In practice you need to decide which power consumption to minimise, the maximum allowed (slow process corner), typical, or somewhere in between. You can't pick the ultra-low voltage for the fast corner (e.g. 0.33V) and claim this as your "operating Vdd" because hardly any chips will run fast enough at such a low voltage. This assumes that you need a constant level of processing power, on top of this if there are cases where this is lower (e.g. a CPU) then of course you can drop the supply voltage and save power by reducing both dynamic and leakage power -- but if you're just hammering away crunching data all the time (like a bitcoin miner?) you can't do this.

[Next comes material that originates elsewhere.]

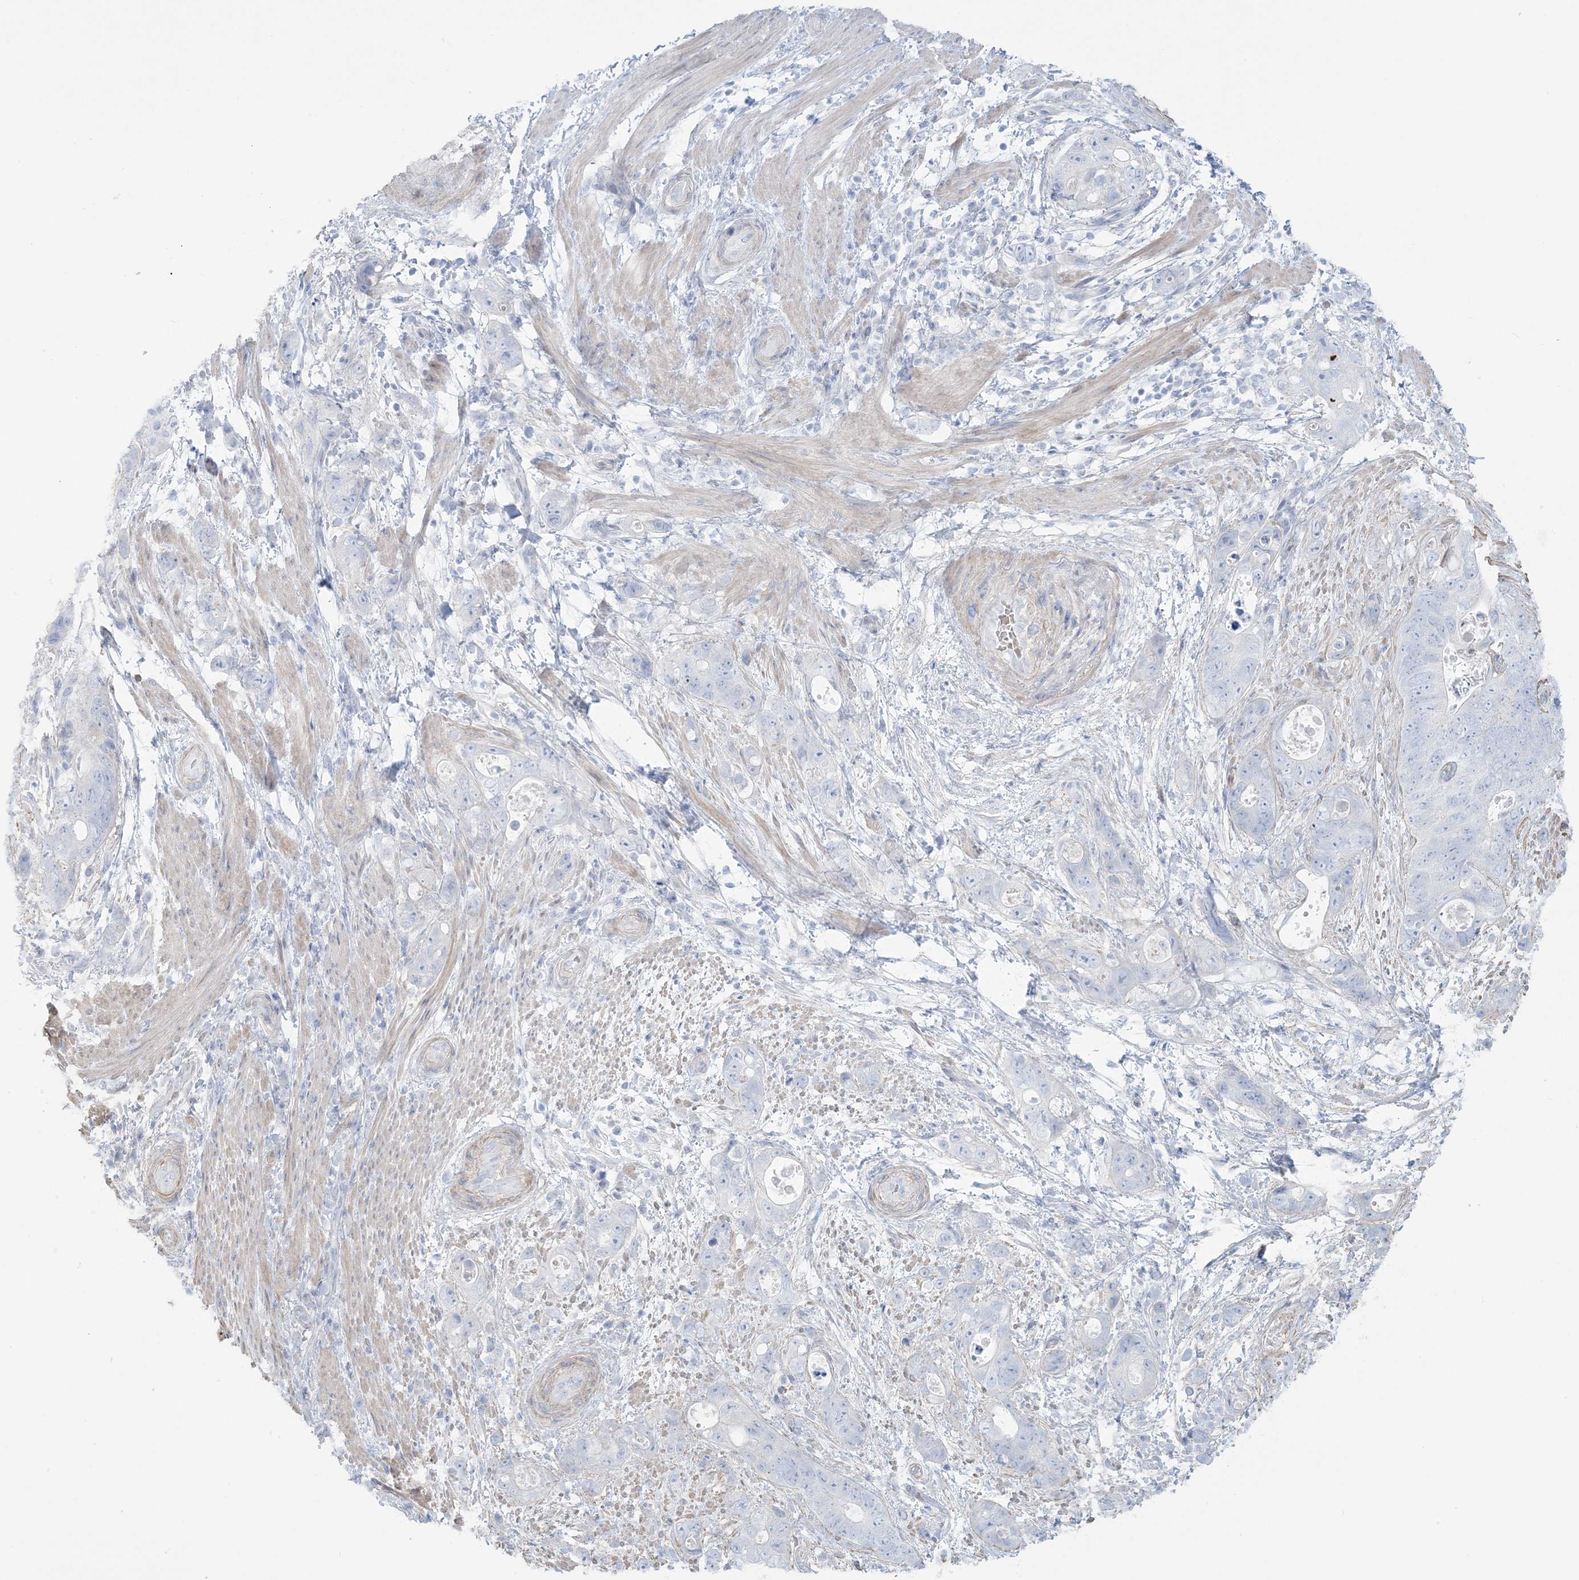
{"staining": {"intensity": "negative", "quantity": "none", "location": "none"}, "tissue": "stomach cancer", "cell_type": "Tumor cells", "image_type": "cancer", "snomed": [{"axis": "morphology", "description": "Adenocarcinoma, NOS"}, {"axis": "topography", "description": "Stomach"}], "caption": "A histopathology image of human adenocarcinoma (stomach) is negative for staining in tumor cells.", "gene": "AGXT", "patient": {"sex": "female", "age": 89}}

And just to be even clearer, to do all this you need to build custom cell libraries which meet your operating conditions, and have circuits on-chip which measure gate delay or circuit speed, and have an individually-adjustable supply *per chip*. You can't use standard cell libraries from the vendors (e.g. TSMC, Synopsys) because these invariably have corners which are based on standard supply tolerancing and are "the wrong way round" (e.g. slow process/cold/Vddmin, fast process/hot/Vddmax).
This is all just to minimise power consumption for a given function; if you want to minimise die area/cost ("double your profit") the tradeoffs are completely different, you want to run at a higher voltage to get more throughput per mm2, the result will be a smaller cheaper chip but one that dissipates more power.